Part II of Joanna Hogg’s semi-autobiographical rumination on tumultuous love and self discovery flowers into a real tour-de-force.

★★★★★

One of the most exciting contemporary British auteurs, Joanna Hogg’s films have always been biographically inflected exercises in patience. The Souvenir was no different in its depiction of a tumultuous love affair drawn from Hogg’s own past. The film was originally conceived as a diptych—a pair of art works which are joined but also remain distinct—and the Souvenir Part II finally completes the tale in wonderful fashion.

Immediately following on from the events of the first film, we return to Julie (played by Honor Swinton Byrne as a fictional stand-in for Joanna Hogg during her time at film school) struggling to come to terms with Anthony’s (Tom Burke) death from a drug overdose. In the run up to making her graduate film, her mind is unfocused until she receives some blunt wisdom from one of Anthony’s friends: make him a memorial. At this moment her graduate film becomes a means for her to explore her tumultuous relationship with Anthony, through putting their experiences (the very ones we witnessed in the first film) to celluloid.

There is, then, a sense of narrative mise en abyme to the set-up of The Souvenir Part II; it is a film in dialogue with the events of the first film, which in itself was a means for Hogg to explore a pivotal event in her life. This has the potential to divulge into a frustratingly abstract mess (Hogg-ception, perhaps?), but thankfully, Hogg succeeds in delivering a wonderful exploration of art’s capacity to heal as well as its strange and uncanny relationship to reality.

And the relationship to reality is certainly uncanny in The Souvenir Part II. Honor Swinton Byrne’s real mother, Tilda Swinton plays Julie’s mother and it comes as no surprise that the chemistry between the two here is both organic and tender. Elsewhere, Richard Ayoade returns as an eccentric art-house director which is somewhat fitting due to Ayoade’s own films (Submarine, The Double) borrowing liberally from European art-cinema. 

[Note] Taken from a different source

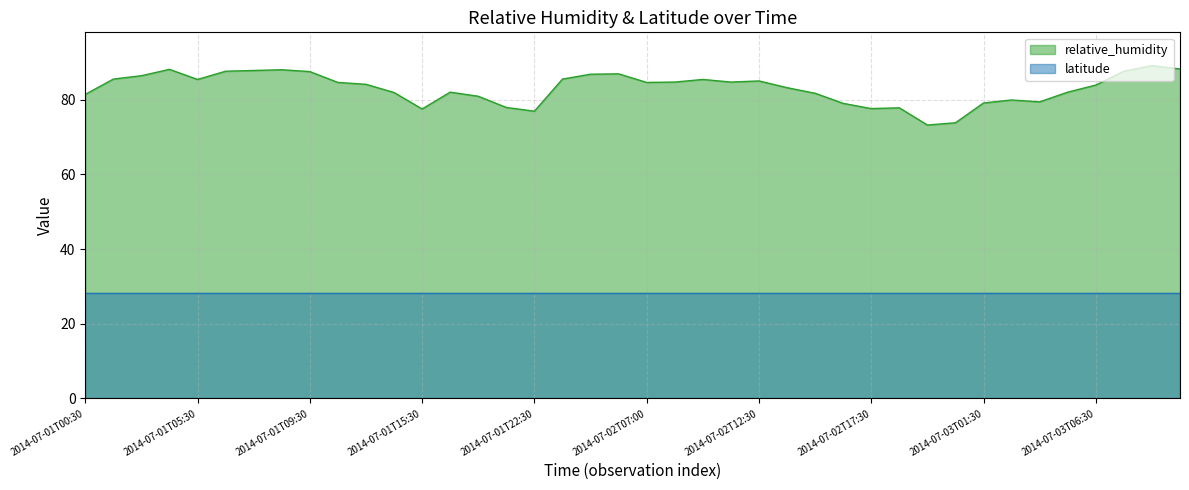

What is the value of the 9th point from the left?

87.5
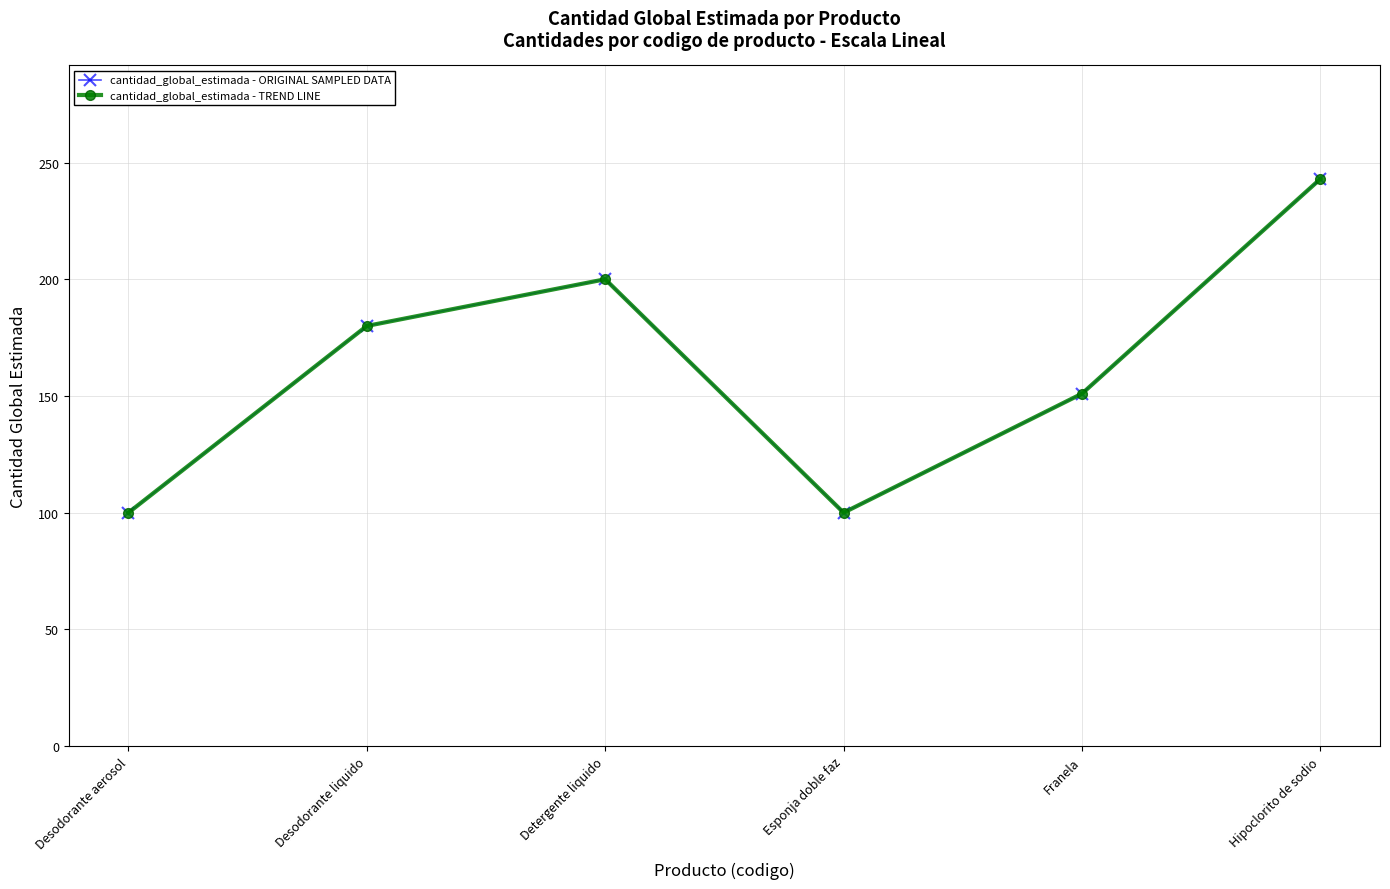

True or false: cantidad_global_estimada - ORIGINAL SAMPLED DATA and cantidad_global_estimada - TREND LINE intersect in this chart.

False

Hogg’s filmmaking style is excellently calibrated to such self-reflective subject matter. Once again we get frames within frames, and static long-takes. Even if Julie struggles for purpose for much of the runtime, Hogg’s camera does not. But whilst Hogg’s past films have relied on a social-realist aesthetic, here she plays with abstraction and fantasy, predominantly though the student films we see in production. 

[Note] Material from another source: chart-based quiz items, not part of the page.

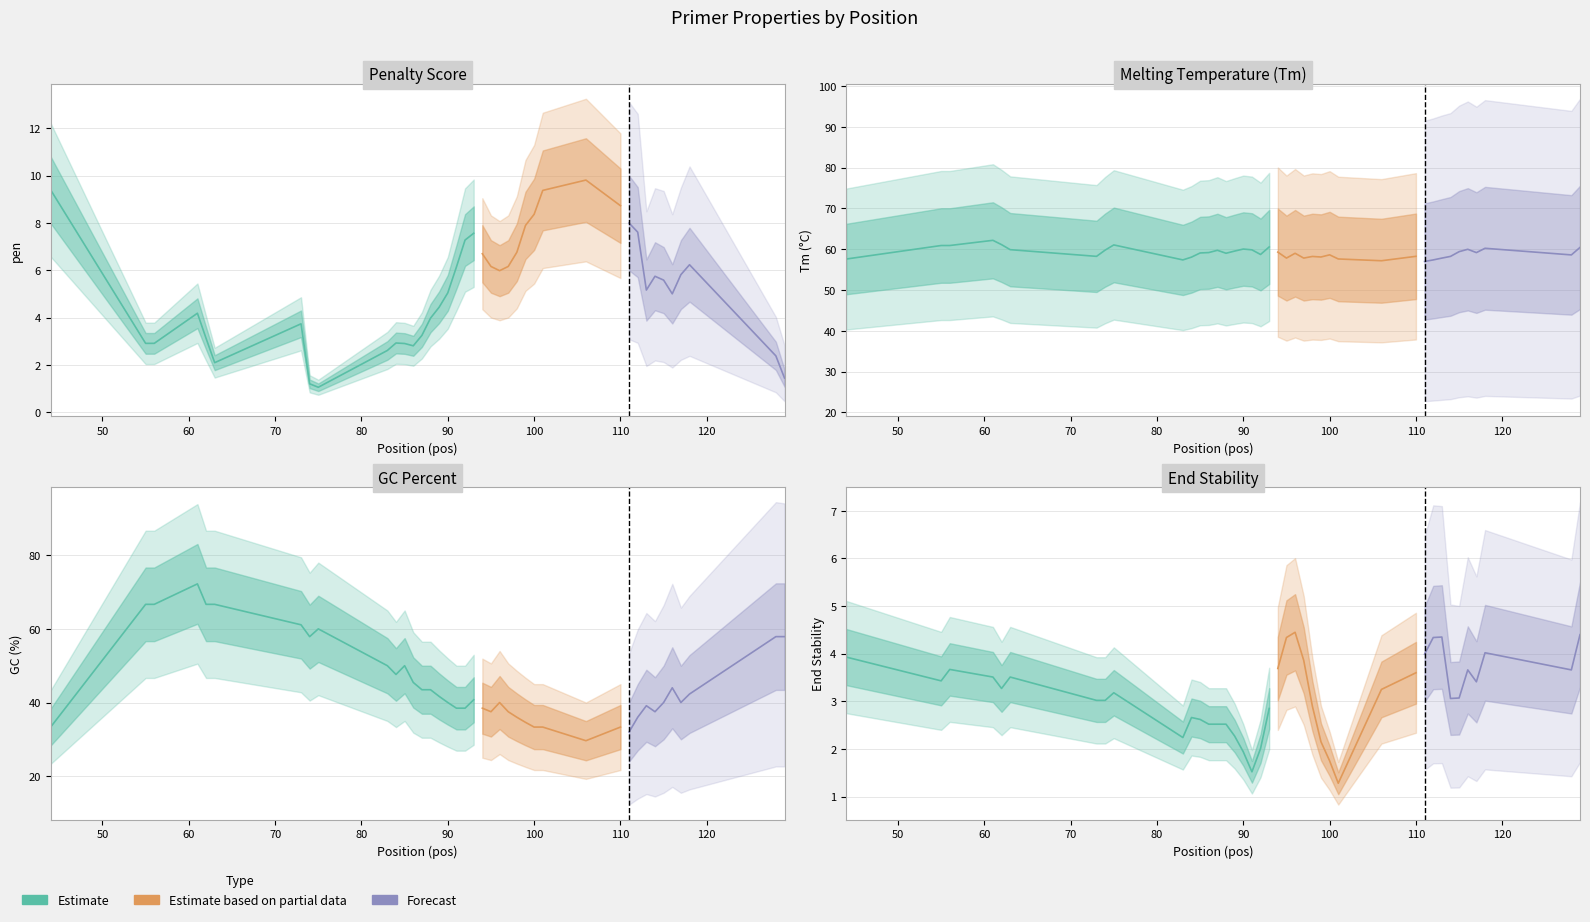

Reading left to right, what are all the values shown in this chart?

pen: 44=9.4	55=2.9	56=2.9	61=4.2	62=3.1	63=2.1	73=3.7	74=1.2	75=1.1	83=2.6	84=2.9	85=2.9	86=2.8	87=3.3	88=4.0	89=4.4	90=5.1	91=6.1	92=7.3	93=7.6	94=6.7	95=6.2	96=6.0	97=6.2	98=6.8	99=7.9	100=8.4	101=9.4	106=9.8	110=8.7	111=8.0	112=7.6	113=5.2	114=5.8	115=5.6	116=5.0	117=5.8	118=6.2	128=2.4	129=1.5
PRIMER_LEFT_0_TM: 44=57.6	55=60.9	56=60.9	61=62.2	62=61.1	63=59.9	73=58.3	74=59.8	75=61.1	83=57.4	84=58.1	85=59.1	86=59.2	87=59.7	88=59.0	89=59.6	90=60.1	91=59.9	92=58.7	93=60.6	94=59.3	95=57.8	96=59.0	97=57.8	98=58.2	99=58.1	100=58.6	101=57.6	106=57.2	110=58.3	111=57.0	112=57.4	113=57.8	114=58.2	115=59.4	116=60.0	117=59.2	118=60.2	128=58.6	129=60.5
PRIMER_LEFT_0_GC_PERCENT: 44=33.3	55=66.7	56=66.7	61=72.2	62=66.7	63=66.7	73=61.1	74=57.9	75=60.0	83=50.0	84=47.6	85=50.0	86=45.5	87=43.5	88=43.5	89=41.7	90=40.0	91=38.5	92=38.5	93=40.7	94=38.5	95=37.5	96=40.0	97=37.5	98=36.0	99=34.6	100=33.3	101=33.3	106=29.6	110=33.3	111=32.0	112=36.0	113=39.1	114=37.5	115=40.0	116=44.0	117=40.0	118=42.3	128=57.9	129=57.9
PRIMER_LEFT_0_END_STABILITY: 44=3.9	55=3.4	56=3.7	61=3.5	62=3.3	63=3.5	73=3.0	74=3.0	75=3.2	83=2.2	84=2.7	85=2.6	86=2.5	87=2.5	88=2.5	89=2.3	90=1.9	91=1.5	92=2.0	93=2.9	94=3.7	95=4.3	96=4.5	97=3.9	98=2.9	99=2.1	100=1.8	101=1.3	106=3.2	110=3.6	111=4.0	112=4.3	113=4.3	114=3.1	115=3.1	116=3.7	117=3.4	118=4.0	128=3.7	129=4.4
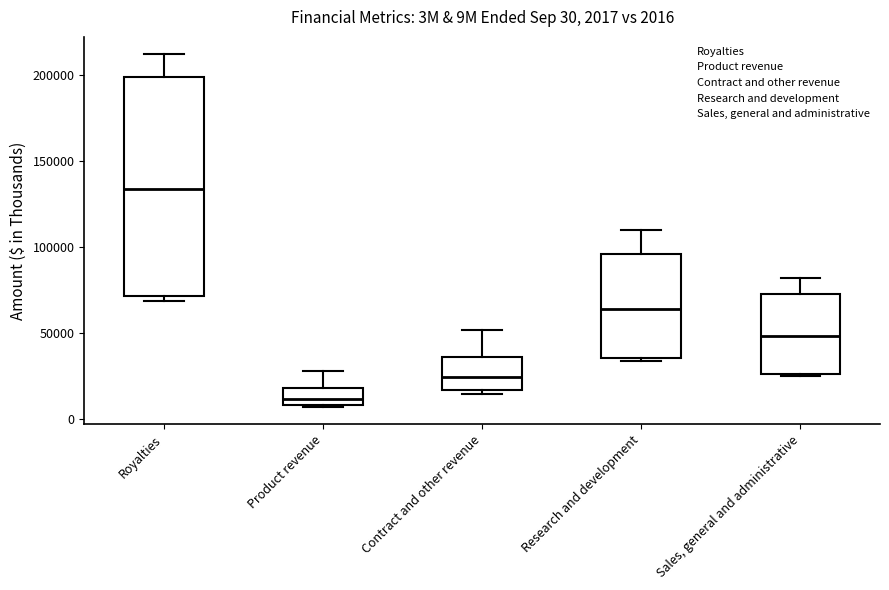

Which box's median line is the lowest?

Product revenue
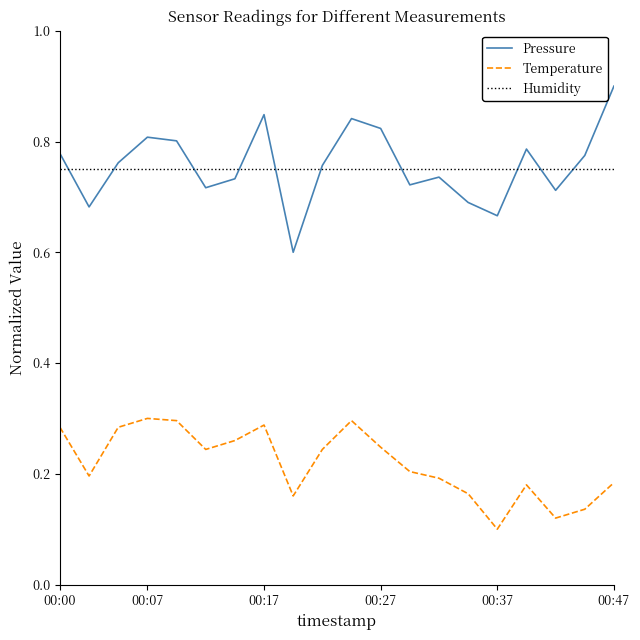

Which series has the largest range (max minus min)?

Pressure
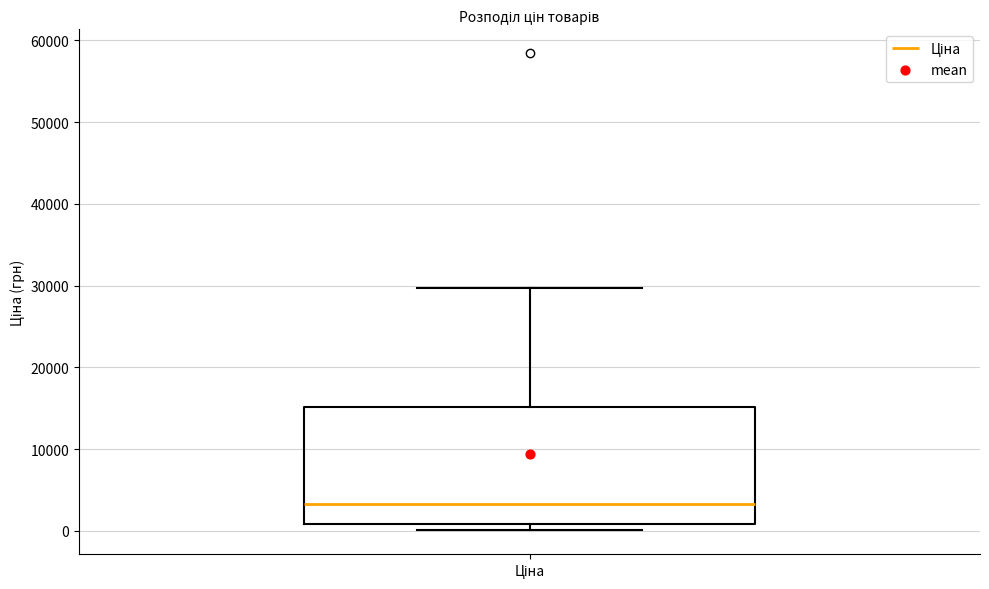

Read this box plot against the y-axis: the position of the median line, the range covered by the box, and the ends of both whiskers. The values are not printed on the chart, so give them approximately, as read against the axis.

median 3000, box 1000 to 15000, whiskers 0 to 30000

Fitting of The Souvenir Part II’s focus on film form, there is a pleasing physicality to the cinematography here. Film grain is present through a variety of film stocks, adding delightful texture to this portrait of an artist. The film is punctuated with close ups of vegetation—a pleasing counterpoint to Part I’s dreary, poeticall interruptions—which give a sense of this being a flowering of sorts for our protagonist. Indeed the film climaxes with a brilliantly surreal sequence—one of the many nods to Powell and Pressburger’s The Red Shoes—which offers a tremendous vision of the euphoric highs art can achieve, and also some much needed closure to our protagonist. It is a triumph.

The Verdict

The Souvenir Part II is a triumphant close to Hogg’s semi-autobiographical coming-of-age diptych. Staying true to Hogg’s social-realist leanings but with an injection of surrealism, the film truly succeeds in transcending the form.